HAILED AS HERO

While the US government viewed Assange as reckless for putting its agents at risk of harm by publishing their names, his supporters hailed him as a hero for promoting free speech and exposing war crimes.

“We firmly believe that Mr Assange never should have been charged under the Espionage Act and engaged in (an) exercise that journalists engage in every day,” his US lawyer, Barry Pollack, told reporters outside the court.

He said WikiLeaks’ work would continue.

Assange’s British and Australian lawyer Jennifer Robinson thanked the Australian government for securing Assange’s release. His father, John Shipton, told Reuters he was relieved.

“That Julian can come home to Australia and see his family regularly and do the ordinary things of life is a treasure,” Shipton said in Canberra, where he was waiting for his son.

“The beauty of the ordinary is the essence of life.”

Assange had agreed to plead guilty to a single criminal count, according to filings in the US District Court for the Northern Mariana Islands.

The US territory in the western Pacific was chosen due to his opposition to travelling to the mainland US and for its proximity to Australia, prosecutors said.

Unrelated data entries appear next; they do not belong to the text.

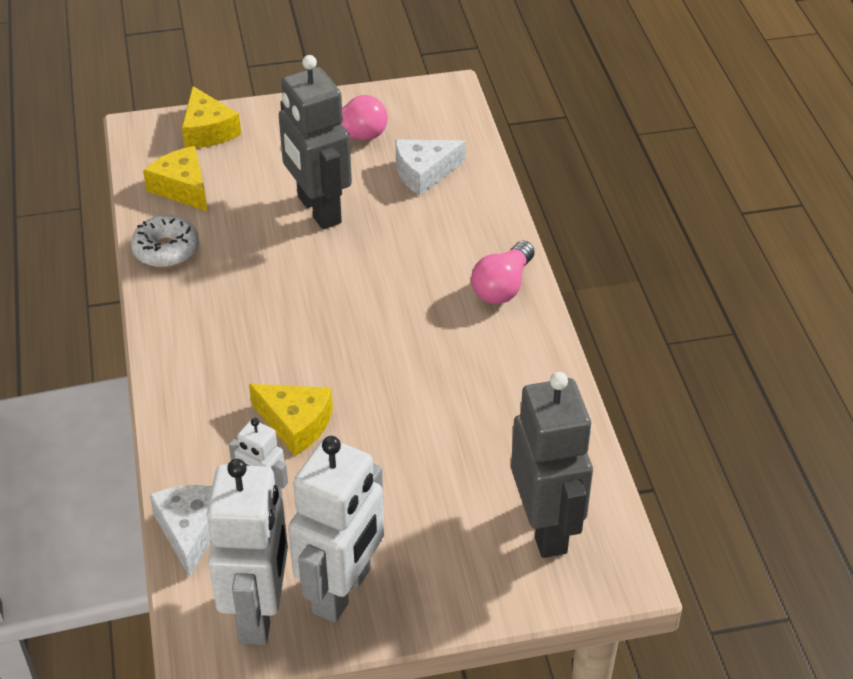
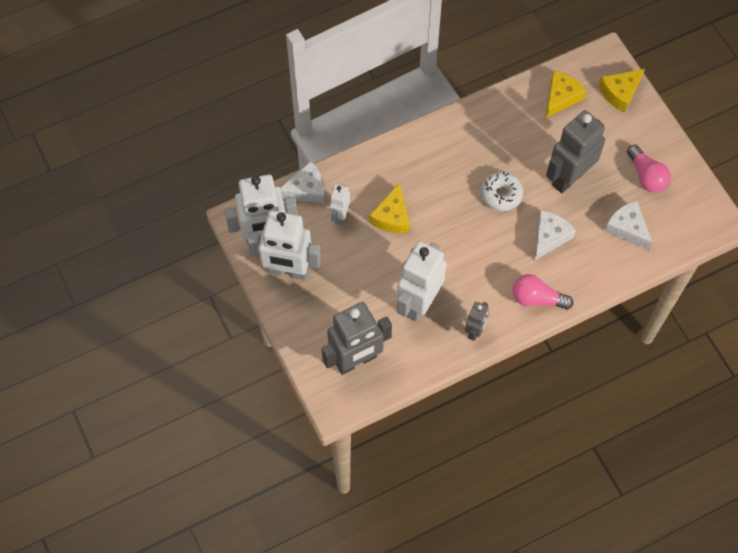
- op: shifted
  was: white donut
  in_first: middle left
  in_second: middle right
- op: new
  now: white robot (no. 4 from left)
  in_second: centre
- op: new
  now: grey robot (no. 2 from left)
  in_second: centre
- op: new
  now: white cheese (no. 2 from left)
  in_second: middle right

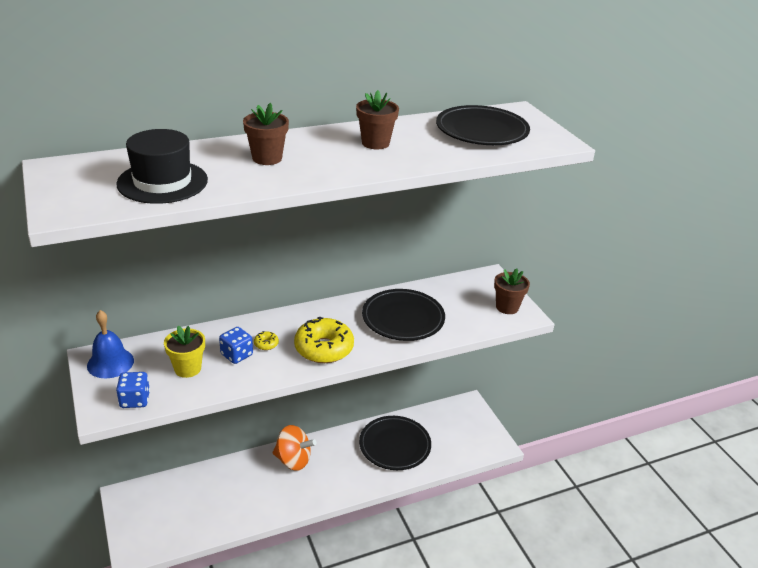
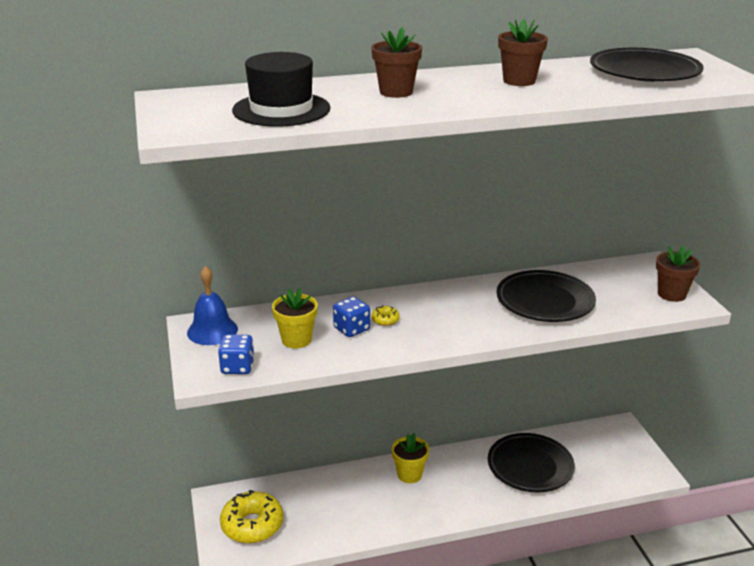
- op: swapped
  was: orange spinning top
  now: yellow flower pot (no. 2 from left)
  in_first: bottom centre
  in_second: bottom centre
- op: shifted
  was: yellow donut (no. 2 from left in the first image)
  now: yellow donut (no. 1 from left)
  in_first: centre
  in_second: bottom left

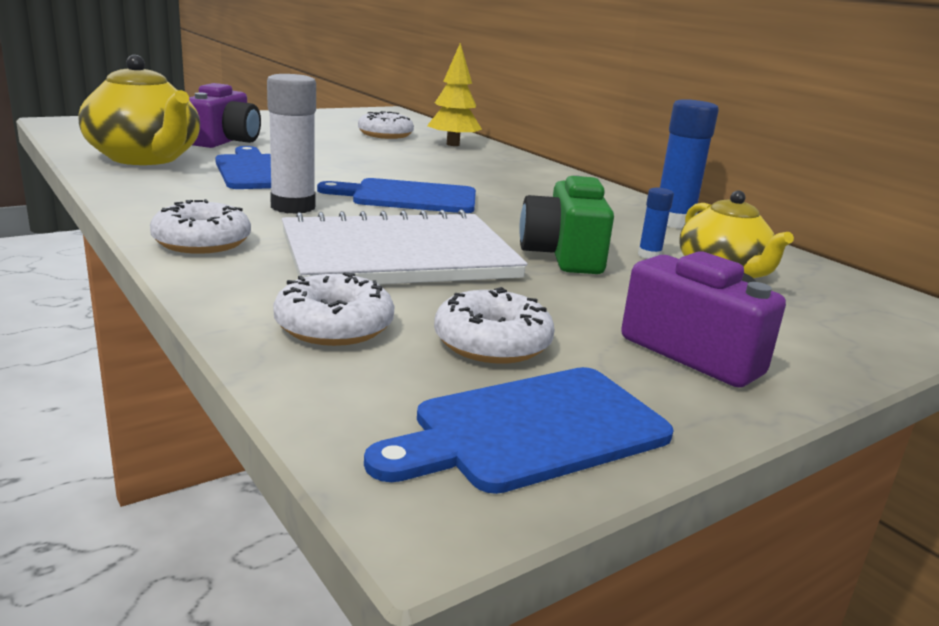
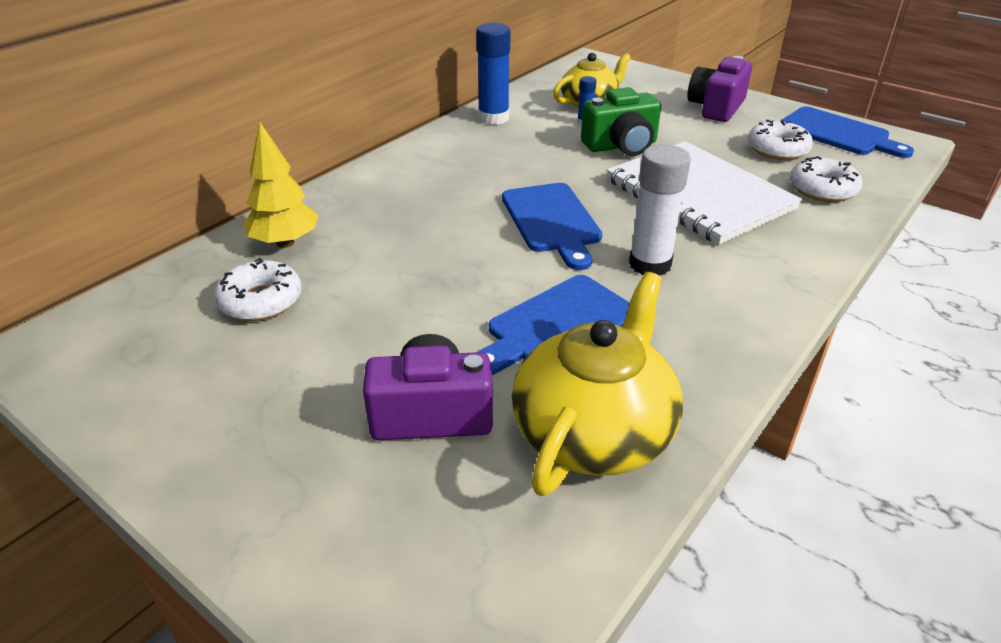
- op: gone
  was: white donut (no. 1 from left)
  in_first: middle left

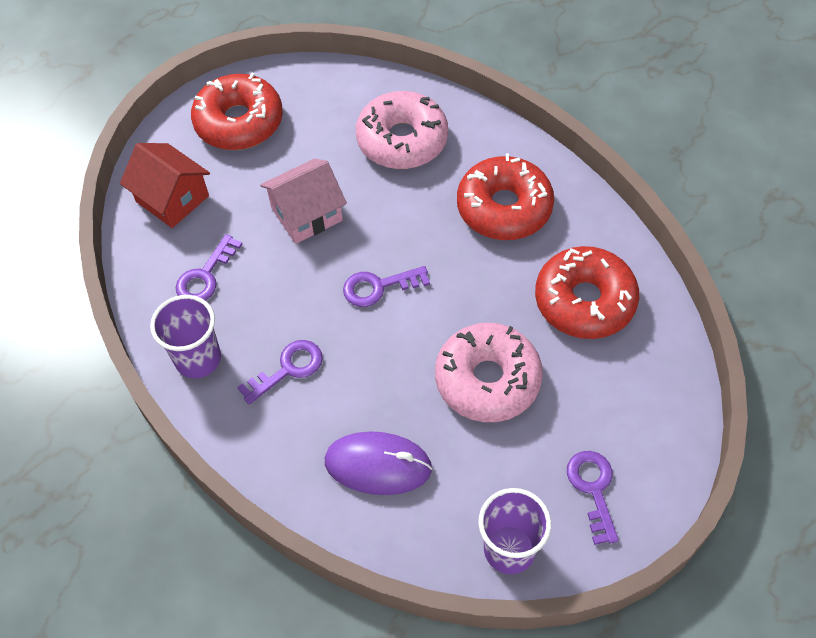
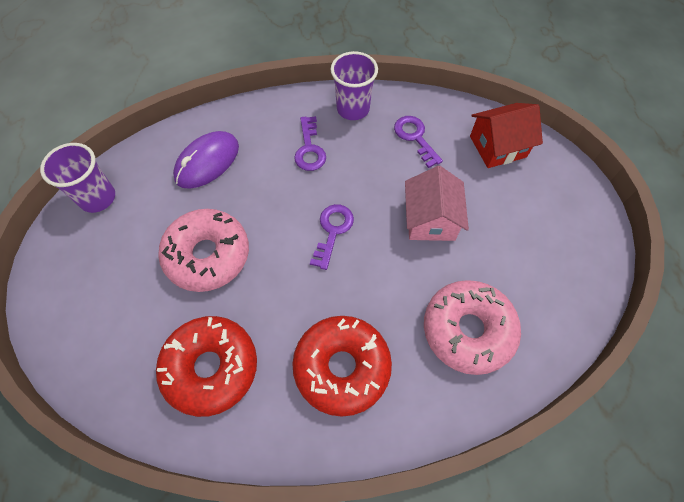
- op: gone
  was: red donut (no. 1 from left)
  in_first: top left
- op: gone
  was: purple key (no. 4 from left)
  in_first: bottom right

Politicians in Australia who had campaigned for his release raised concern about the guilty plea on US soil, saying he was a journalist who had been convicted for doing his job.

“That is a really alarming precedent. It is the sort of thing we’d expect in an authoritarian or totalitarian country,” said Andrew Wilkie, an independent lawmaker who led a parliamentary group advocating for Assange.

Assange spent more than five years in what Judge Manglona called one of Britain’s harshest prisons and seven years holed up in the Ecuadorean embassy in London as he fought extradition.

While stuck at the embassy he had two sons with Stella, who had been one of his lawyers. They married in 2022 at Belmarsh prison in London.